TASK DIRECTIONS:
The records below must be output exactly, without pictures.

EXERCISE DATA:

┌──

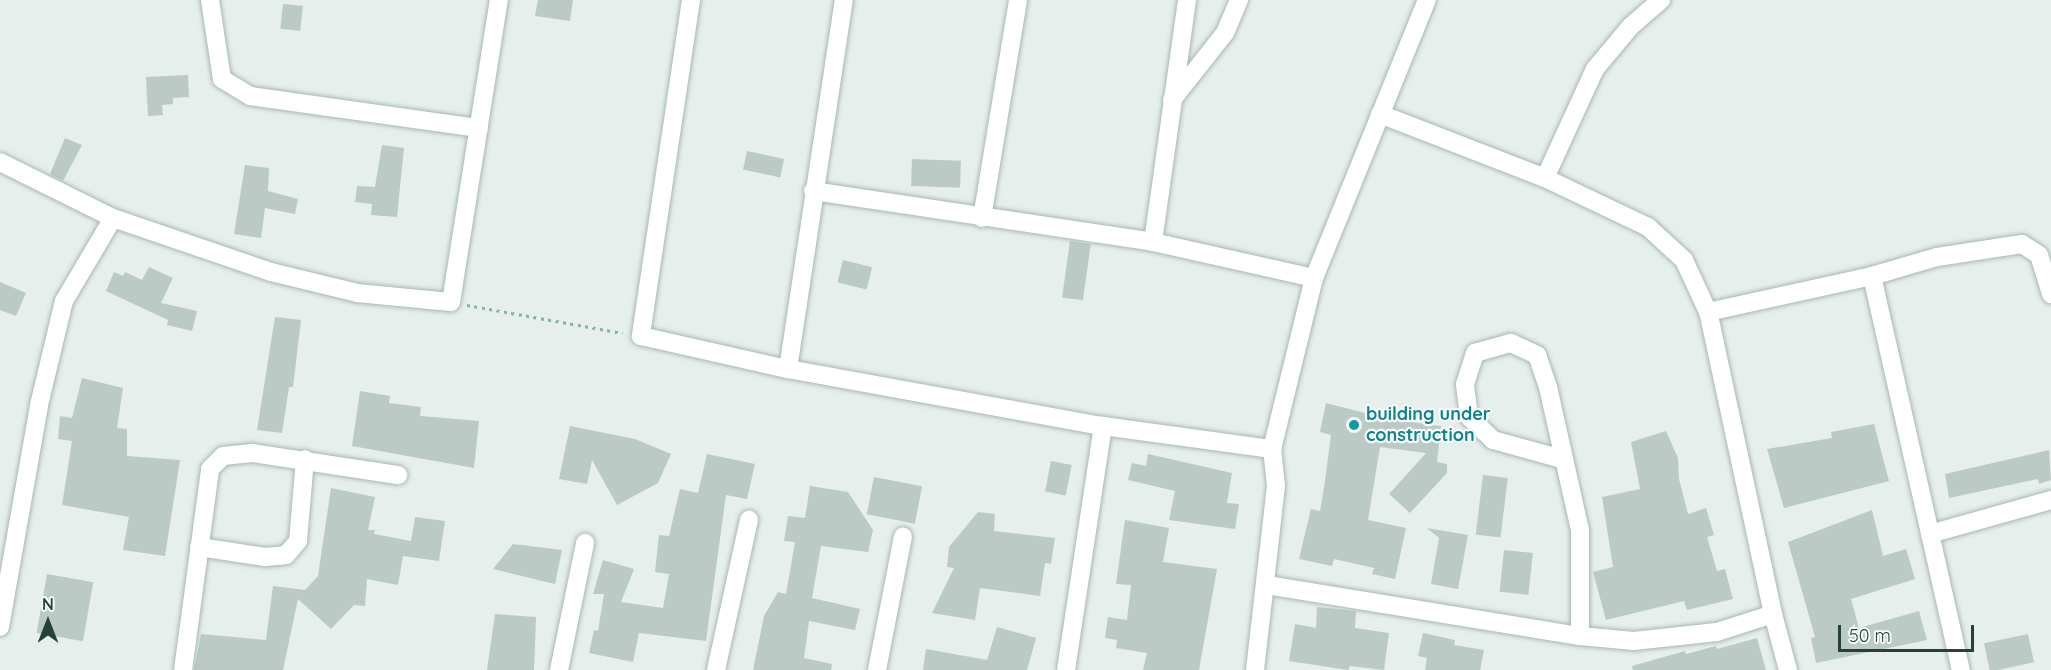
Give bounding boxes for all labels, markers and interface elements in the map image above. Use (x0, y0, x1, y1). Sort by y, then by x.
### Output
place label: building under construction (1366, 404, 1491, 446)
marker: building under construction (1347, 418, 1361, 432)
north arrow (18, 592, 78, 652)
text: N (42, 594, 54, 614)
scale bar (1841, 613, 1978, 651)
text: 50 m (1849, 624, 1891, 647)

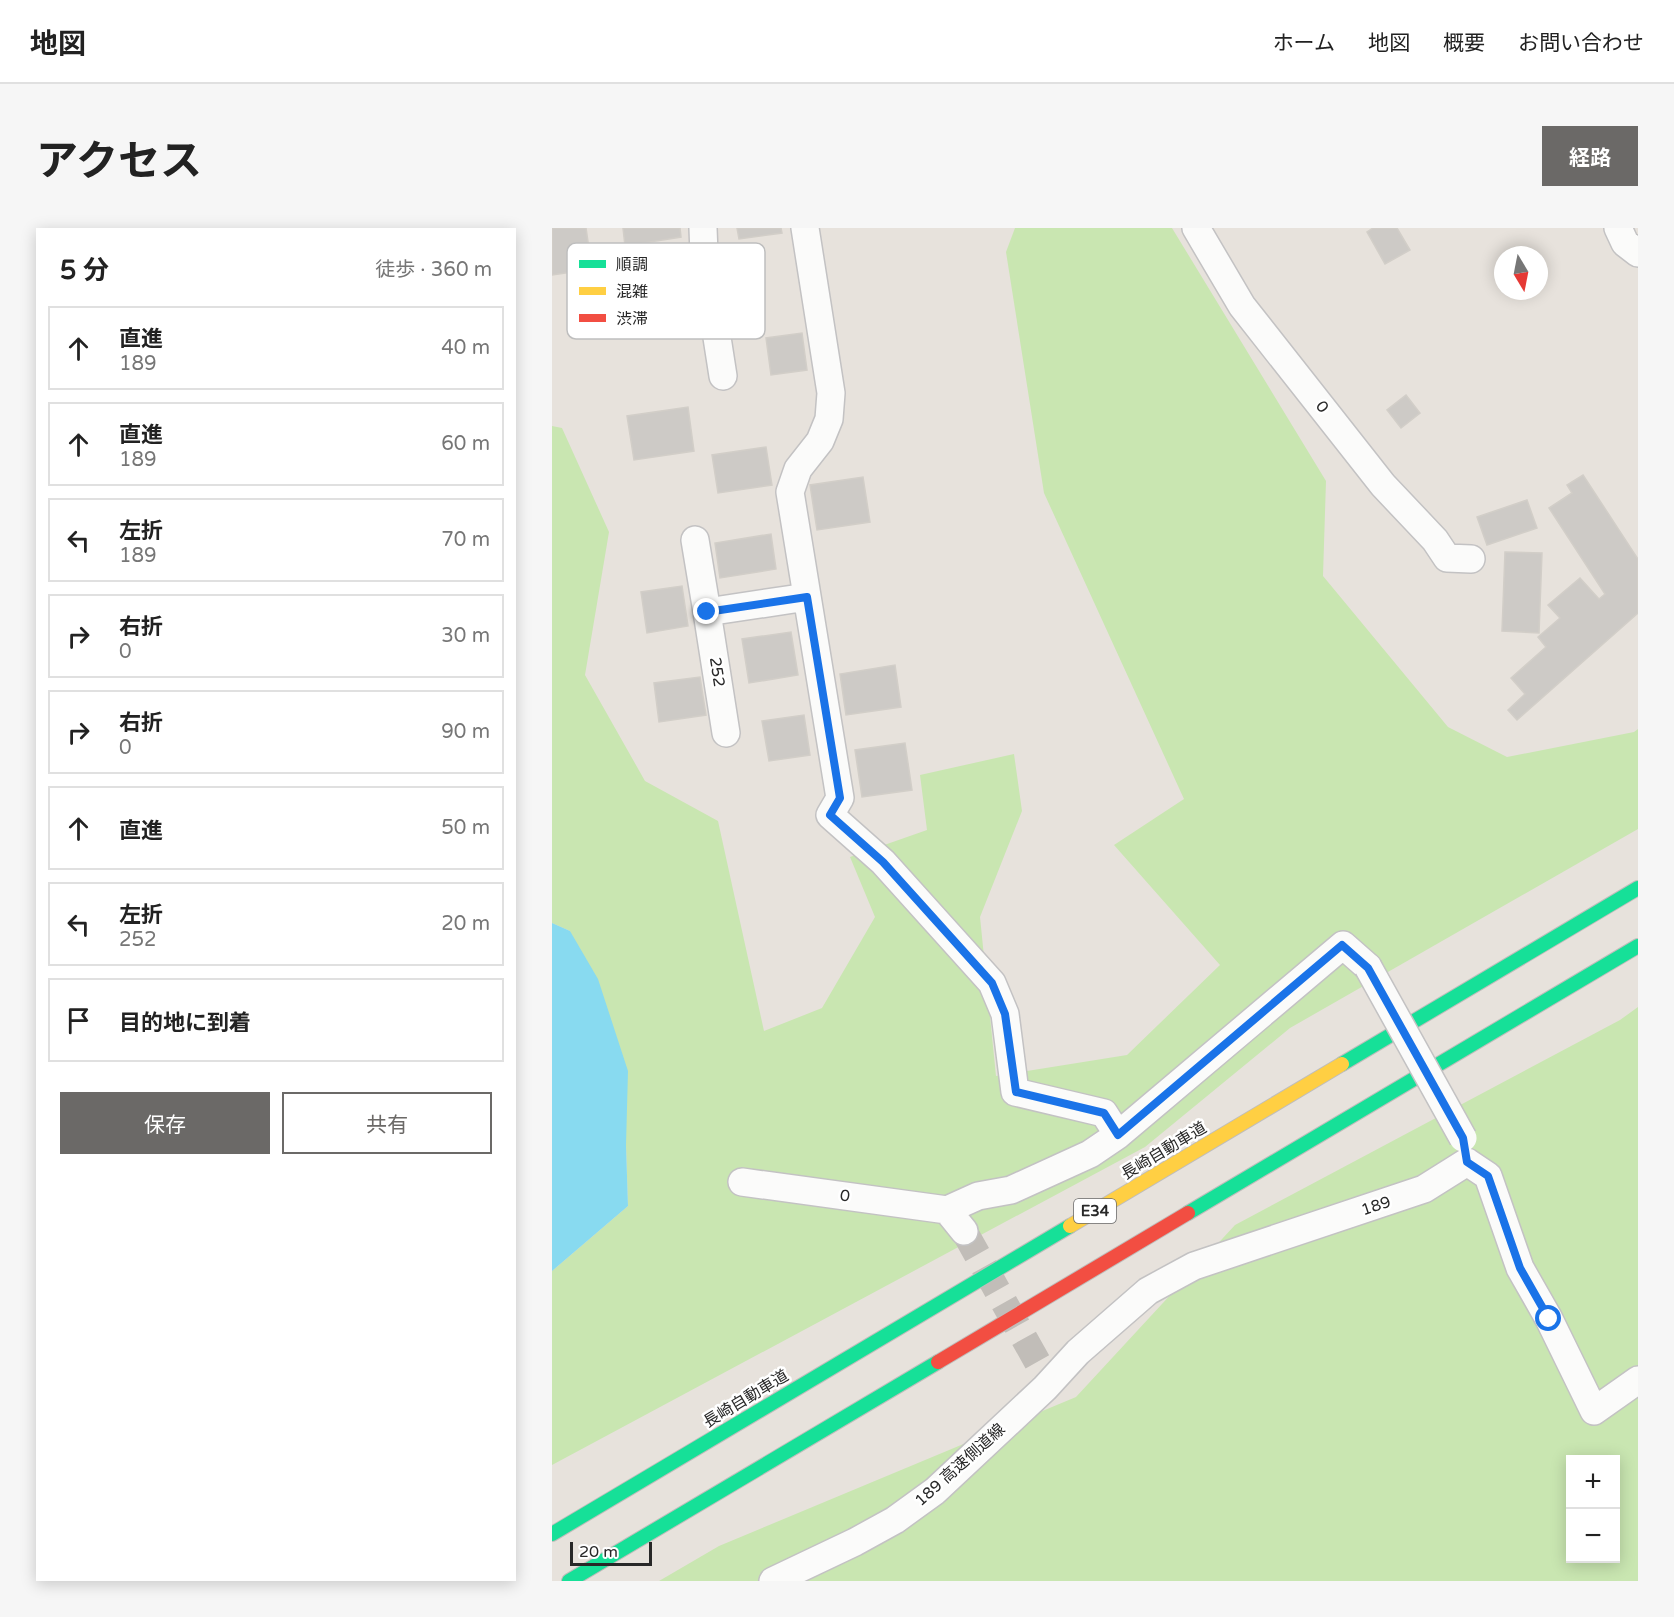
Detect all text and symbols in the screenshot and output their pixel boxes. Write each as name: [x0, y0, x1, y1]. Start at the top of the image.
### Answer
text: 地図: [30, 27, 86, 61]
text: ホーム: [1273, 31, 1335, 56]
text: 地図: [1368, 31, 1410, 56]
text: 概要: [1443, 31, 1485, 56]
text: お問い合わせ: [1518, 31, 1644, 56]
button: 経路: [1542, 126, 1638, 186]
text: アクセス: [36, 136, 202, 187]
legend: [567, 243, 765, 339]
north arrow: [1494, 246, 1548, 300]
text: 5 分: [60, 255, 109, 286]
text: 順調: [616, 255, 648, 275]
text: 徒歩 · 360 m: [375, 258, 492, 282]
text: 混雑: [616, 282, 648, 302]
text: 渋滞: [616, 309, 648, 329]
text: 直進: [119, 326, 163, 352]
icon: ahead: [62, 332, 95, 365]
text: 40 m: [441, 336, 490, 360]
text: 189: [119, 352, 157, 376]
street label: 0: [1311, 397, 1333, 417]
text: 直進: [119, 422, 163, 448]
icon: ahead: [62, 428, 95, 461]
text: 60 m: [441, 432, 490, 456]
text: 189: [119, 448, 157, 472]
text: 左折: [119, 518, 163, 544]
icon: left: [62, 524, 95, 557]
text: 70 m: [441, 528, 490, 552]
text: 189: [119, 544, 157, 568]
route end: [693, 598, 719, 624]
text: 右折: [119, 614, 163, 640]
icon: right: [62, 620, 95, 653]
text: 30 m: [441, 624, 490, 648]
text: 0: [119, 640, 132, 664]
street label: 252: [705, 656, 729, 688]
text: 右折: [119, 710, 163, 736]
icon: right: [62, 716, 95, 749]
text: 90 m: [441, 720, 490, 744]
text: 0: [119, 736, 132, 760]
icon: ahead: [62, 812, 95, 845]
text: 50 m: [441, 816, 490, 840]
text: 直進: [119, 818, 163, 844]
text: 左折: [119, 902, 163, 928]
icon: left: [62, 908, 95, 941]
text: 20 m: [441, 912, 490, 936]
text: 252: [119, 928, 157, 952]
icon: arrive: [62, 1004, 95, 1037]
text: 目的地に到着: [119, 1010, 251, 1036]
button: 保存: [60, 1092, 270, 1154]
button: 共有: [282, 1092, 492, 1154]
street label: 長崎自動車道: [1118, 1118, 1210, 1184]
street label: 0: [839, 1185, 851, 1207]
street label: 189: [1359, 1192, 1393, 1220]
road number: E34: [1074, 1199, 1116, 1223]
route start: [1535, 1305, 1561, 1331]
street label: 長崎自動車道: [700, 1366, 792, 1432]
street label: 189 高速側道線: [911, 1419, 1009, 1511]
map controls: [1566, 1455, 1620, 1563]
button: +: [1566, 1455, 1620, 1509]
button: −: [1566, 1509, 1620, 1563]
scale bar: [570, 1539, 652, 1566]
text: 20 m: [579, 1542, 618, 1562]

└──

TASK ANSWER:
Give bounding boxes for all labels, markers and interface elements in the map image above. Use (x0, y0, x1, y1). Sort by y, then by x.
### Output
place label: building under construction (1366, 404, 1491, 446)
marker: building under construction (1347, 418, 1361, 432)
north arrow (18, 592, 78, 652)
text: N (42, 594, 54, 614)
scale bar (1841, 613, 1978, 651)
text: 50 m (1849, 624, 1891, 647)

Detect all text and symbols in the screenshot and output their pixel boxes. Write each as name: [x0, y0, x1, y1]. Start at the top of the image.
### Answer
text: 地図: [30, 27, 86, 61]
text: ホーム: [1273, 31, 1335, 56]
text: 地図: [1368, 31, 1410, 56]
text: 概要: [1443, 31, 1485, 56]
text: お問い合わせ: [1518, 31, 1644, 56]
button: 経路: [1542, 126, 1638, 186]
text: アクセス: [36, 136, 202, 187]
legend: [567, 243, 765, 339]
north arrow: [1494, 246, 1548, 300]
text: 5 分: [60, 255, 109, 286]
text: 順調: [616, 255, 648, 275]
text: 徒歩 · 360 m: [375, 258, 492, 282]
text: 混雑: [616, 282, 648, 302]
text: 渋滞: [616, 309, 648, 329]
text: 直進: [119, 326, 163, 352]
icon: ahead: [62, 332, 95, 365]
text: 40 m: [441, 336, 490, 360]
text: 189: [119, 352, 157, 376]
street label: 0: [1311, 397, 1333, 417]
text: 直進: [119, 422, 163, 448]
icon: ahead: [62, 428, 95, 461]
text: 60 m: [441, 432, 490, 456]
text: 189: [119, 448, 157, 472]
text: 左折: [119, 518, 163, 544]
icon: left: [62, 524, 95, 557]
text: 70 m: [441, 528, 490, 552]
text: 189: [119, 544, 157, 568]
route end: [693, 598, 719, 624]
text: 右折: [119, 614, 163, 640]
icon: right: [62, 620, 95, 653]
text: 30 m: [441, 624, 490, 648]
text: 0: [119, 640, 132, 664]
street label: 252: [705, 656, 729, 688]
text: 右折: [119, 710, 163, 736]
icon: right: [62, 716, 95, 749]
text: 90 m: [441, 720, 490, 744]
text: 0: [119, 736, 132, 760]
icon: ahead: [62, 812, 95, 845]
text: 50 m: [441, 816, 490, 840]
text: 直進: [119, 818, 163, 844]
text: 左折: [119, 902, 163, 928]
icon: left: [62, 908, 95, 941]
text: 20 m: [441, 912, 490, 936]
text: 252: [119, 928, 157, 952]
icon: arrive: [62, 1004, 95, 1037]
text: 目的地に到着: [119, 1010, 251, 1036]
button: 保存: [60, 1092, 270, 1154]
button: 共有: [282, 1092, 492, 1154]
street label: 長崎自動車道: [1118, 1118, 1210, 1184]
street label: 0: [839, 1185, 851, 1207]
street label: 189: [1359, 1192, 1393, 1220]
road number: E34: [1074, 1199, 1116, 1223]
route start: [1535, 1305, 1561, 1331]
street label: 長崎自動車道: [700, 1366, 792, 1432]
street label: 189 高速側道線: [911, 1419, 1009, 1511]
map controls: [1566, 1455, 1620, 1563]
button: +: [1566, 1455, 1620, 1509]
button: −: [1566, 1509, 1620, 1563]
scale bar: [570, 1539, 652, 1566]
text: 20 m: [579, 1542, 618, 1562]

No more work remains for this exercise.